* **Raw data**:
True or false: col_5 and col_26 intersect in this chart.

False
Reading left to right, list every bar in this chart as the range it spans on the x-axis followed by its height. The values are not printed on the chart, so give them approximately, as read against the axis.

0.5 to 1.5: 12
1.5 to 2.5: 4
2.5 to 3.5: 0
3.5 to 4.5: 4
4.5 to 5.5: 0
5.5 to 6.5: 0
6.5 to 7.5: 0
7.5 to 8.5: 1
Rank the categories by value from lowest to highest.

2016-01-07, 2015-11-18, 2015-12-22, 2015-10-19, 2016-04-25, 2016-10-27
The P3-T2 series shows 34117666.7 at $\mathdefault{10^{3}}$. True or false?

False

...

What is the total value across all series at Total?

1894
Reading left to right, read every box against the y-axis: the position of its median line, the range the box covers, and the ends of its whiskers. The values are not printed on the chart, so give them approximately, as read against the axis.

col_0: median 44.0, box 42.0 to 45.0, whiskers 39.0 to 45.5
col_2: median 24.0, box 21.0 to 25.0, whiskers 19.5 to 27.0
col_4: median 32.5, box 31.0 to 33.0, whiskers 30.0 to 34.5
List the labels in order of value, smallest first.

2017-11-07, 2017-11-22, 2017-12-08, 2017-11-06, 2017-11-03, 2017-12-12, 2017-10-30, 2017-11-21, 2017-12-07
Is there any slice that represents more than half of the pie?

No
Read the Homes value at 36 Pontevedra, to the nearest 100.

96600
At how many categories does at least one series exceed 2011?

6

* **What you need to do**:
Rewrite the part of the records that opens with the line containing "2017-10-30, 2017-11-21, 2017-12-07" and closes with the line containing "Read the Homes", changing "slice" to "wedge" and leaving everything else as it is.

* **Result of this task**:
2017-11-07, 2017-11-22, 2017-12-08, 2017-11-06, 2017-11-03, 2017-12-12, 2017-10-30, 2017-11-21, 2017-12-07
Is there any wedge that represents more than half of the pie?

No
Read the Homes value at 36 Pontevedra, to the nearest 100.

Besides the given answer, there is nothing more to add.